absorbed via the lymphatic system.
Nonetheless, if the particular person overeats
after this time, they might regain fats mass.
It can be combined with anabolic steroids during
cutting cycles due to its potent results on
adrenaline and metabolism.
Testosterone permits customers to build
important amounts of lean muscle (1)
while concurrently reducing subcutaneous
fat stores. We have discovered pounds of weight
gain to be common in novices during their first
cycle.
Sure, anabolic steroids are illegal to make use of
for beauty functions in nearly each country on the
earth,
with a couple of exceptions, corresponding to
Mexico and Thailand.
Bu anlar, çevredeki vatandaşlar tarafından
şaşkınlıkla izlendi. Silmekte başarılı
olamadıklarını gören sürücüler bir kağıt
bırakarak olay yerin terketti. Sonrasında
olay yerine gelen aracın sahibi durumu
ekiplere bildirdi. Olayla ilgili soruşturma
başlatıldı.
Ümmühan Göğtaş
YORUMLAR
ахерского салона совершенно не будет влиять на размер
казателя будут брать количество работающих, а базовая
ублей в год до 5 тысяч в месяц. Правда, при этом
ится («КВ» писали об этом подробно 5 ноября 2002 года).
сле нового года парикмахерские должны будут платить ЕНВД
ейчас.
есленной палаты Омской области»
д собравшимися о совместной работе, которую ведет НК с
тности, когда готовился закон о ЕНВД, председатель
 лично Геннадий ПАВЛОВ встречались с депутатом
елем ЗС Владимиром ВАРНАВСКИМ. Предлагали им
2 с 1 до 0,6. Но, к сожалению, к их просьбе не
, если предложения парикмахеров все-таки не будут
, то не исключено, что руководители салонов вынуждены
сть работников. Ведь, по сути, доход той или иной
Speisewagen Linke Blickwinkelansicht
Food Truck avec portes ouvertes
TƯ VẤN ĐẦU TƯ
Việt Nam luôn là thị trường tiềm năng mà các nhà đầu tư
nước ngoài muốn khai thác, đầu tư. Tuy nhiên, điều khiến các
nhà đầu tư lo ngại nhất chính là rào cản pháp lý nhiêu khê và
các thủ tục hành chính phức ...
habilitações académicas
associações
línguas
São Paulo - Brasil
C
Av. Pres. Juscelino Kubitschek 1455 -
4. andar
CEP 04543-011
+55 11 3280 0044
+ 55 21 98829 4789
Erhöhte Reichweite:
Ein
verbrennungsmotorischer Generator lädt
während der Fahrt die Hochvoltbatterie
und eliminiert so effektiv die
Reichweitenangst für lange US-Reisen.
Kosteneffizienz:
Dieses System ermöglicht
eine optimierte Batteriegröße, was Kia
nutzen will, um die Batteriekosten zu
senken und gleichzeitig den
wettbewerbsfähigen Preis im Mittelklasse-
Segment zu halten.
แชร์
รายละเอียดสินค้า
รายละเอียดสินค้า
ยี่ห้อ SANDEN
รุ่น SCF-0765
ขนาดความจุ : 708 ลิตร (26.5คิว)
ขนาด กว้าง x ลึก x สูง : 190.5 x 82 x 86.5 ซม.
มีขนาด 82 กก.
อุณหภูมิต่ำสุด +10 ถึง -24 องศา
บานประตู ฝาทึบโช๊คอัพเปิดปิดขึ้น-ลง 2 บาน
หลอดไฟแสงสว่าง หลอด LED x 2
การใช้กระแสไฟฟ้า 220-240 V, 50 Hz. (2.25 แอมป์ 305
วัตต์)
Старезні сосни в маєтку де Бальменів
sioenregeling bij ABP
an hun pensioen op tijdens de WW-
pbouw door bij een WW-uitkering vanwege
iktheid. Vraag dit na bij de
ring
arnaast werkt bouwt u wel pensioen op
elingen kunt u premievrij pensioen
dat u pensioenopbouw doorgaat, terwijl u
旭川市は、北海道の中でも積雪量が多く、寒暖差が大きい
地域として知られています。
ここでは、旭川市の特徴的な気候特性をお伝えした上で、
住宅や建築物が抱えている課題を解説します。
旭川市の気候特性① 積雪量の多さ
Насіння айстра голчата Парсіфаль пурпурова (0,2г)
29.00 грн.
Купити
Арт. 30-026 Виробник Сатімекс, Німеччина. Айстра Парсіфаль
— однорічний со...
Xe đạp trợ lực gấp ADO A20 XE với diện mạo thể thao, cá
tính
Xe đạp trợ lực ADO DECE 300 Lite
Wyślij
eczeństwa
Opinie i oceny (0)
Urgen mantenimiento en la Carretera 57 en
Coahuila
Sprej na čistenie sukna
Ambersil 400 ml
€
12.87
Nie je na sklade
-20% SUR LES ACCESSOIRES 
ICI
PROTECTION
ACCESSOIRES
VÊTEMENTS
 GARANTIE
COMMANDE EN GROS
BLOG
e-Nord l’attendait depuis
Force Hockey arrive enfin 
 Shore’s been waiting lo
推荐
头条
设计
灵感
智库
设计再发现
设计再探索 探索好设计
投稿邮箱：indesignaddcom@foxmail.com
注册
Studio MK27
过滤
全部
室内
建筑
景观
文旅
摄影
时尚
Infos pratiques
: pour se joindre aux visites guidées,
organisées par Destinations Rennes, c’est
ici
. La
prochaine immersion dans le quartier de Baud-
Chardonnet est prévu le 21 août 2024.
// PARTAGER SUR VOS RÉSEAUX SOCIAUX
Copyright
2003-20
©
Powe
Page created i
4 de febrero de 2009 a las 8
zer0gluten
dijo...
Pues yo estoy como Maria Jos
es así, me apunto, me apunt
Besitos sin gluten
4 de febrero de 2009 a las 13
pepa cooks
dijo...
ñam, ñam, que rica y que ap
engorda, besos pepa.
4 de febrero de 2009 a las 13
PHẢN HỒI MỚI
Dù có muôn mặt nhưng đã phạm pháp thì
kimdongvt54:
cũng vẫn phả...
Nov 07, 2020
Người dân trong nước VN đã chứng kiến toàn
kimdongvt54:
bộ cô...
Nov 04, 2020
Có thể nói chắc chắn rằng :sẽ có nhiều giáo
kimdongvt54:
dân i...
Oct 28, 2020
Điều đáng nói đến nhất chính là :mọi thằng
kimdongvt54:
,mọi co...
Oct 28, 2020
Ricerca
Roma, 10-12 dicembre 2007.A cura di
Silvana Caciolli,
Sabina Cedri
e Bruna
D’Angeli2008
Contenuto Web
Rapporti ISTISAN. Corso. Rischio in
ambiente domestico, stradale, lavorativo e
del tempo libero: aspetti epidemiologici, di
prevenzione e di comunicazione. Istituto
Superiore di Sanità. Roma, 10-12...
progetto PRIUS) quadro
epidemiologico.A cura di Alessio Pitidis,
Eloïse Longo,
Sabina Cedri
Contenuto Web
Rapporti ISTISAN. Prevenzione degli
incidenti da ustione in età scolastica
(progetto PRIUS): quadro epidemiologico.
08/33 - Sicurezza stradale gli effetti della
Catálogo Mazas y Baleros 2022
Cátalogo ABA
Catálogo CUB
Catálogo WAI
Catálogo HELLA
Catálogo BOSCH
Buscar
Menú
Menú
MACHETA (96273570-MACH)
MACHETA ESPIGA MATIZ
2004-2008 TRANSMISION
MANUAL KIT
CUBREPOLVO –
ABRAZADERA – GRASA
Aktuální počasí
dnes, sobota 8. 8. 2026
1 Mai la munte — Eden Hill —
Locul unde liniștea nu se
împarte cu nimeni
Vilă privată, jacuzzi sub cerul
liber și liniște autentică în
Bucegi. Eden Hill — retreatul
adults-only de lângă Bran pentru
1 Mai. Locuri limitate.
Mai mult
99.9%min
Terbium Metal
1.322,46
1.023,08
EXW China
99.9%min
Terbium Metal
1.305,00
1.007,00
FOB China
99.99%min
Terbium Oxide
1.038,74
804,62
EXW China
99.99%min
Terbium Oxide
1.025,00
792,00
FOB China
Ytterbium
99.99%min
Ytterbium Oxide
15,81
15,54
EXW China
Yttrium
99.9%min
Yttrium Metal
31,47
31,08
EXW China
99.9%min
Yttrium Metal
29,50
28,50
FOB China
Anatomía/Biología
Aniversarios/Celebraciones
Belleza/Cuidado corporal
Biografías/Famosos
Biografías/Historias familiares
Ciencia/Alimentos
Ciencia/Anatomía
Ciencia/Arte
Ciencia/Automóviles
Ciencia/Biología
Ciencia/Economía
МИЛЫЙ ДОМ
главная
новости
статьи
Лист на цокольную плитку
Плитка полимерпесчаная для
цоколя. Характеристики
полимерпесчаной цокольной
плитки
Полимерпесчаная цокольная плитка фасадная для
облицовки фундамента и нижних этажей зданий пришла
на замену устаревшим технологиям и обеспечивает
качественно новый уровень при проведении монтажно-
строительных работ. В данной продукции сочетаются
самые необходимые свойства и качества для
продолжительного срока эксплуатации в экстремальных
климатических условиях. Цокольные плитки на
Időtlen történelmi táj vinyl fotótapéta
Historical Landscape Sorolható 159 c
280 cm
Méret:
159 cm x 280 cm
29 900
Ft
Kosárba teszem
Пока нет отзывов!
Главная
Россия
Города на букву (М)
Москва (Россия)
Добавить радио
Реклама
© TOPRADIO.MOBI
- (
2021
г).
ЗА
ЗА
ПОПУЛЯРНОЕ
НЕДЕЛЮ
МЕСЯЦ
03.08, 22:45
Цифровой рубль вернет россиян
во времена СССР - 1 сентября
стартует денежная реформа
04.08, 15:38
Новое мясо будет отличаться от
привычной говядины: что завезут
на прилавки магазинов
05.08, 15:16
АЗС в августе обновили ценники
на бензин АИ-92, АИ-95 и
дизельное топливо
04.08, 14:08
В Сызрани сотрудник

:::

Turn everything from the first line above down to the line containing "olamadıklarını gören sürücüler bir kağıt" into a numbered list, leaving out any blank lines.

## Problem solution:
1. absorbed via the lymphatic system.
2. Nonetheless, if the particular person overeats
3. after this time, they might regain fats mass.
4. It can be combined with anabolic steroids during
5. cutting cycles due to its potent results on
6. adrenaline and metabolism.
7. Testosterone permits customers to build
8. important amounts of lean muscle (1)
9. while concurrently reducing subcutaneous
10. fat stores. We have discovered pounds of weight
11. gain to be common in novices during their first
12. cycle.
13. Sure, anabolic steroids are illegal to make use of
14. for beauty functions in nearly each country on the
15. earth,
16. with a couple of exceptions, corresponding to
17. Mexico and Thailand.
18. Bu anlar, çevredeki vatandaşlar tarafından
19. şaşkınlıkla izlendi. Silmekte başarılı
20. olamadıklarını gören sürücüler bir kağıt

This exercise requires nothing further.